Only about half of the prescription drugs and other newly emerging contaminants in sewage are removed by treatment plants says a new report
Only about half of the prescription drugs and other newly emerging contaminants in sewage are removed by treatment plants.
That’s the finding of a new report by the International Joint Commission, a consortium of officials from the United States and Canada who study the Great Lakes.
The impact of most of these “chemicals of emerging concern” on the health of people and aquatic life remains unclear. Nevertheless, the commission report concludes that better water treatment is needed.
“The compounds show up in low levels – parts per billion or parts per trillion – but aquatic life and humans aren’t exposed to just one at a time, but a whole mix,” said Antonette Arvai, physical scientist at the International Joint Commission and the lead author of the study. “We need to find which of these chemicals might hurt us.”
More than 1,400 wastewater treatment plants in the United States and Canada discharge 4.8 billion gallons of treated effluent into the Great Lakes basin every day, according to the study.
The scientists reviewed 10 years of data from wastewater treatment plants worldwide to see how well they removed 42 compounds that are increasingly showing up in the Great Lakes.
Six chemicals were detected frequently and had a low rate of removal in treated effluent: an herbicide, an anti-seizure drug, two antibiotic drugs, an antibacterial drug and an anti-inflammatory drug.
Caffeine, acetaminophen and estriol (a natural estrogen) also were frequently detected in sewage but had high removal rates.

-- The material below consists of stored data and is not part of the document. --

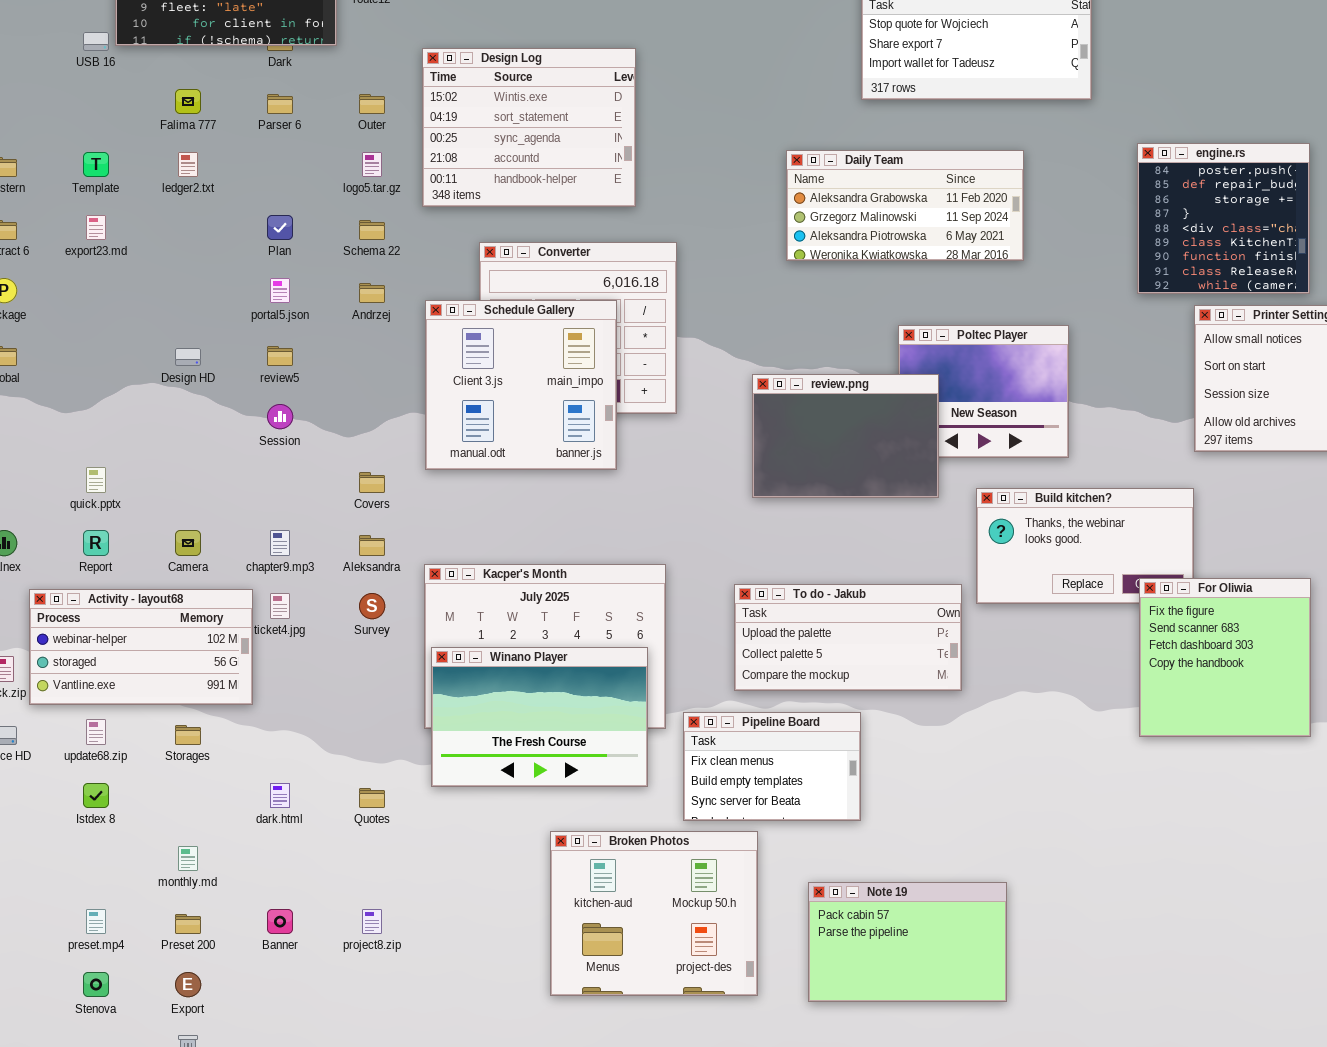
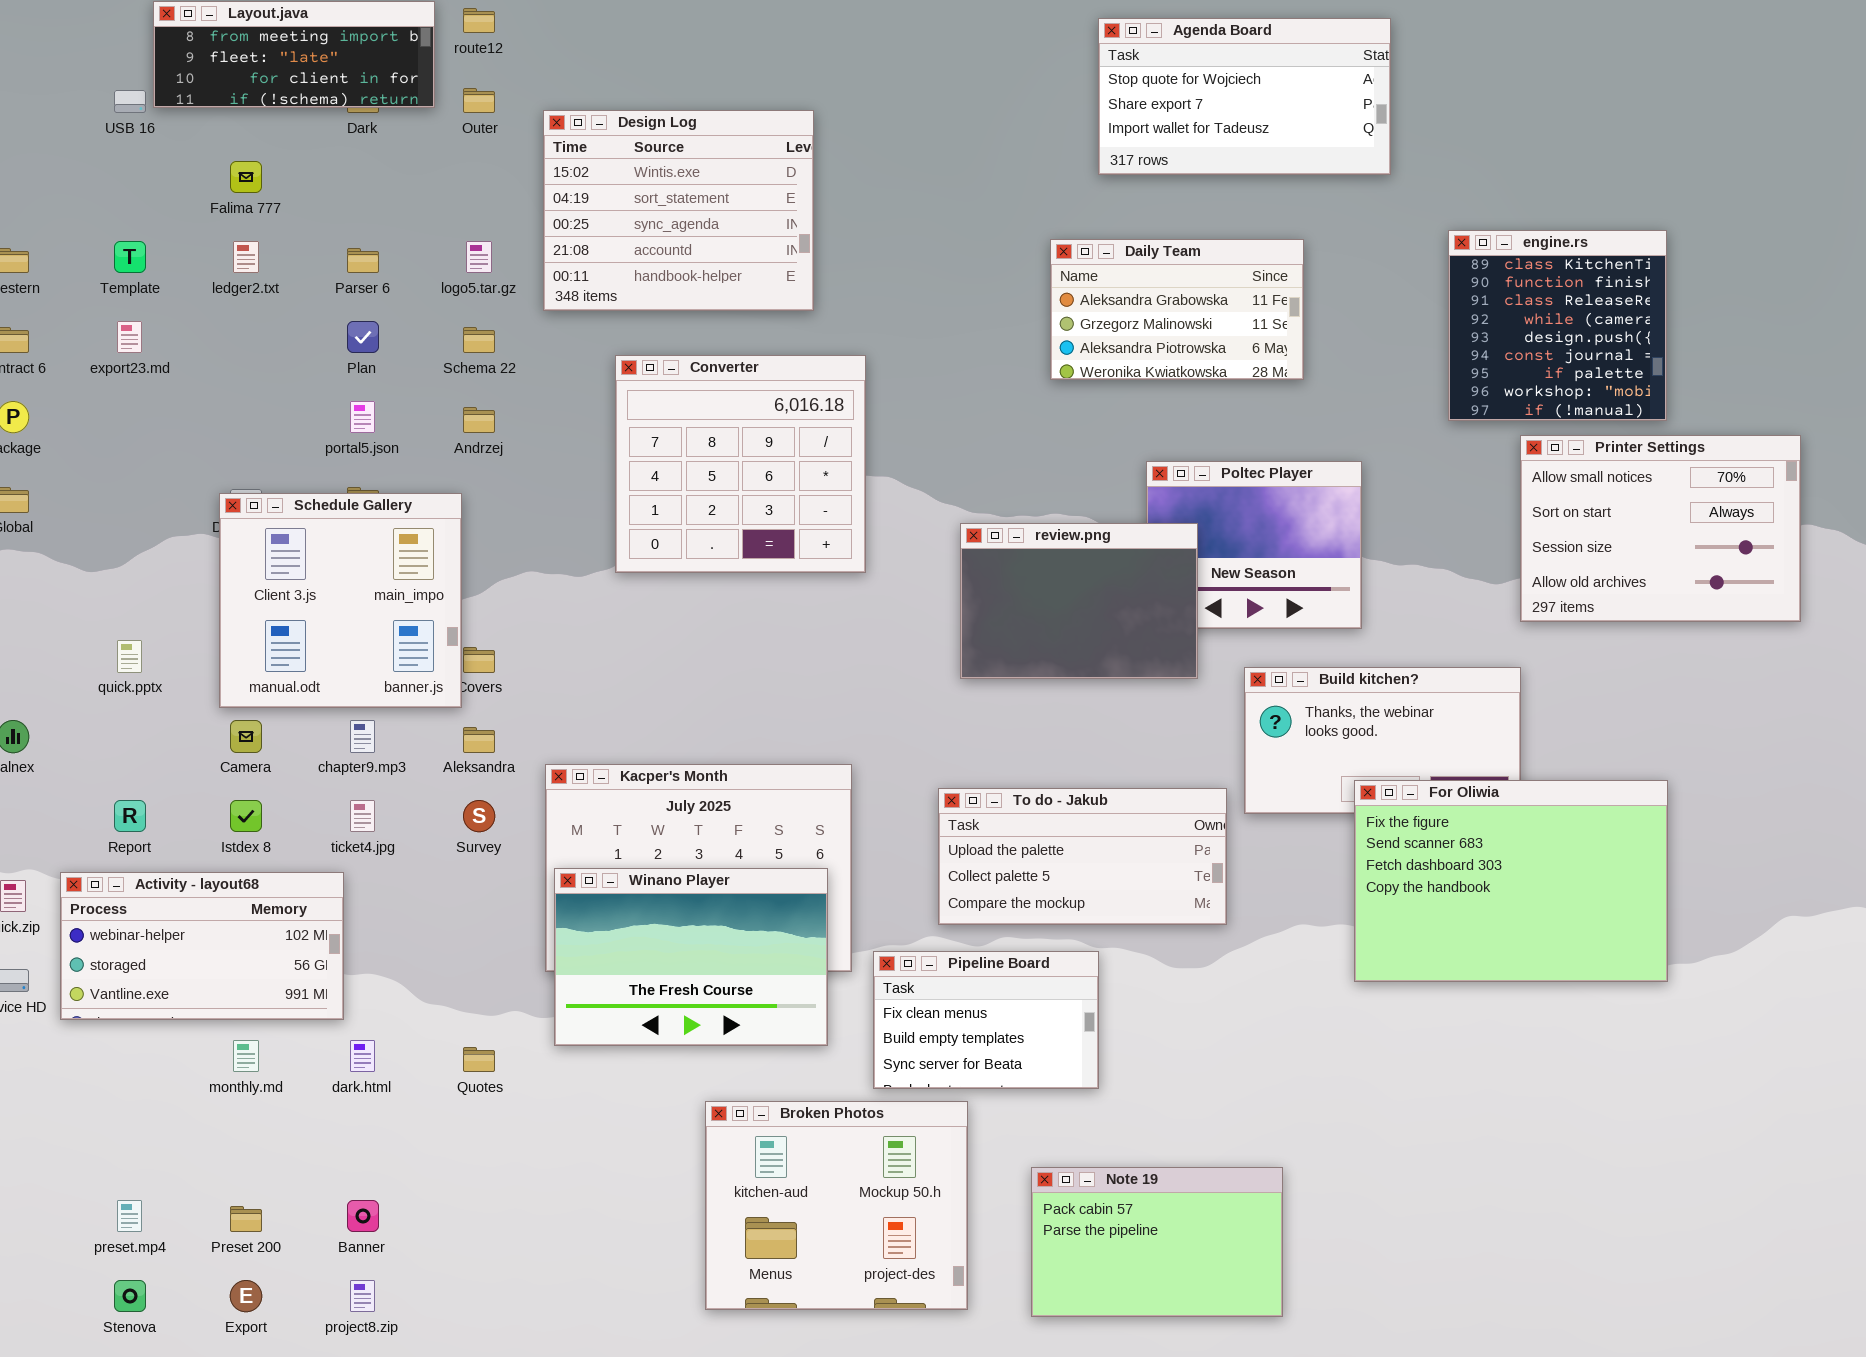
Parser 6: [267,94,293,114] -> [347,248,379,273], moved
Outer: [359,94,385,114] -> [463,88,495,113], moved
engine.rs: [1137,143,1310,294] -> [1448,230,1667,421], scrolled down 5 rows
Daily Team: [786,150,1024,261] -> [1050,239,1304,380], resized
Schedule Gallery: [425,300,617,470] -> [219,493,462,708], moved
Report: [83,530,109,556] -> [114,800,146,832], moved
For Oliwia: [1139,578,1311,737] -> [1354,780,1668,982], resized
Activity - layout68: [29,589,253,705] -> [60,872,344,1020], moved
Istdex 8: [83,783,109,808] -> [230,800,262,832], moved
monthly.md: [178,846,198,871] -> [233,1040,259,1072], moved
project8.zip: [362,909,382,934] -> [350,1280,375,1312], moved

The wastewater plants had a low removal rate (less than 25 percent chance of removing 75 percent or more) for 11 of the 42 chemicals.
“The weight of evidence suggests that at least half of the 42 substances examined in the present study are likely to be removed in municipal wastewater treatment plants,” the authors wrote.
Previous research has linked other drugs in fish to slower reaction times to predators, altered eating habits and anxiety.